Passage =

PROSPECTUS (Subject to Completion, Dated April 12, 1999)



                        Morgan Stanley Dean Witter & Co.
                         217,251 SHARES OF COMMON STOCK


         All of the shares of our common stock being offered hereby are being
sold by a current stockholder. None of our directors, executive officers or
employees is selling shares in this offering, and neither we nor they will
receive any proceeds from the sale of the shares.

         Our common stock is listed on the New York Stock Exchange, Inc. and
the Pacific Exchange, Inc. under the trading symbol "MWD." On April 9, 1999,
the closing price of our common stock as reported on the New York Stock
Exchange was $111 1/2 per share.

         The selling stockholder, directly or through agents, brokers or
dealers designated from time to time, may sell the shares of our common stock
offered hereby from time to time, on terms to be determined at the time of
sale. See "Plan of Distribution."

         We have agreed to bear all expenses of registration of our common
stock offered hereby under federal and state securities laws.

         The Securities and Exchange Commission and state securities
regulators have not approved or disapproved these securities, or determined if
this prospectus is truthful or complete. Any representation to the contrary is
a criminal offense.




                           MORGAN STANLEY DEAN WITTER

________, 1999


                                TABLE OF CONTENTS
<TABLE>
<S>                                                 <C>    <C>                                                   <C>

Where You Can Find More Information...................2     Selling Stockholder...................................5
Morgan Stanley Dean Witter & Co.......................3     Plan of Distribution..................................6
Use of Proceeds.......................................5     Legal Matters.........................................6
                                                            Experts...............................................6
</TABLE>

         You should rely only on the information contained in this prospectus or
any document incorporated by reference. We have not authorized any other person
to provide you with different information. We are not making an offer to sell
our common stock in any jurisdiction where the offer or sale is not permitted.
You should assume that the information appearing in this prospectus is accurate
only as of the date on the front cover of this prospectus, regardless of the
time of delivery of this prospectus or any sale of our common stock.

         In this prospectus, "Morgan Stanley Dean Witter," "we," "us" and "our"
refer to Morgan Stanley Dean Witter & Co. and its consolidated subsidiaries.

                       WHERE YOU CAN FIND MORE INFORMATION

         We file annual reports, proxy statements and other information with the
Securities and Exchange Commission ("SEC"). You may read and copy any document
we file at the SEC's public reference room at Room 1024, 450 Fifth Street, N.W.,
Washington, D.C. 20549 or at its Regional Offices located at Suite 1400,
Citicorp Center, 500 West Madison Street, Chicago, Illinois 60661 and at Seven
World Trade Center, 13th Floor, New York, New York 10048. Please call the SEC at
1-800-SEC-0330 for further information on the public reference room. In
addition, the SEC maintains a Website that contains reports, proxy statements
and other information that we electronically file. The address of the SEC's
Website is http://www.sec.gov.

Recorded data =
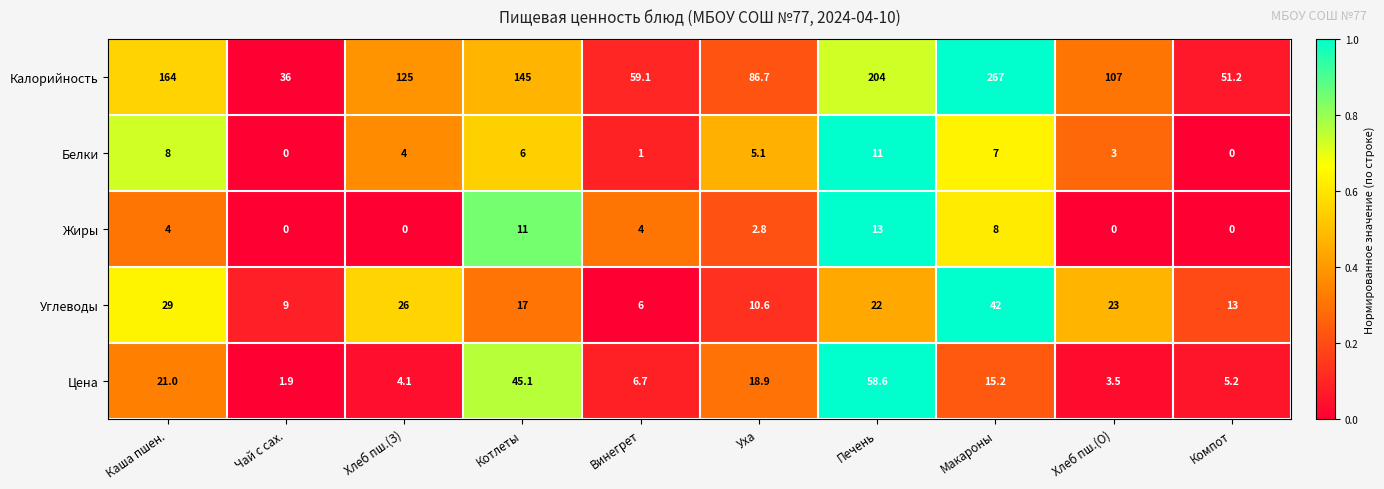

Which series has the widest spread of values?

Калорийность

Work request =
Repeat word for word the portion of the prospectus that opens with the words containing "We file annual" and closes with "Website is http://www.sec.gov.". The listing above was drawn from a separate source unrelated to the prospectus.

Result =
We file annual reports, proxy statements and other information with the
Securities and Exchange Commission ("SEC"). You may read and copy any document
we file at the SEC's public reference room at Room 1024, 450 Fifth Street, N.W.,
Washington, D.C. 20549 or at its Regional Offices located at Suite 1400,
Citicorp Center, 500 West Madison Street, Chicago, Illinois 60661 and at Seven
World Trade Center, 13th Floor, New York, New York 10048. Please call the SEC at
1-800-SEC-0330 for further information on the public reference room. In
addition, the SEC maintains a Website that contains reports, proxy statements
and other information that we electronically file. The address of the SEC's
Website is http://www.sec.gov.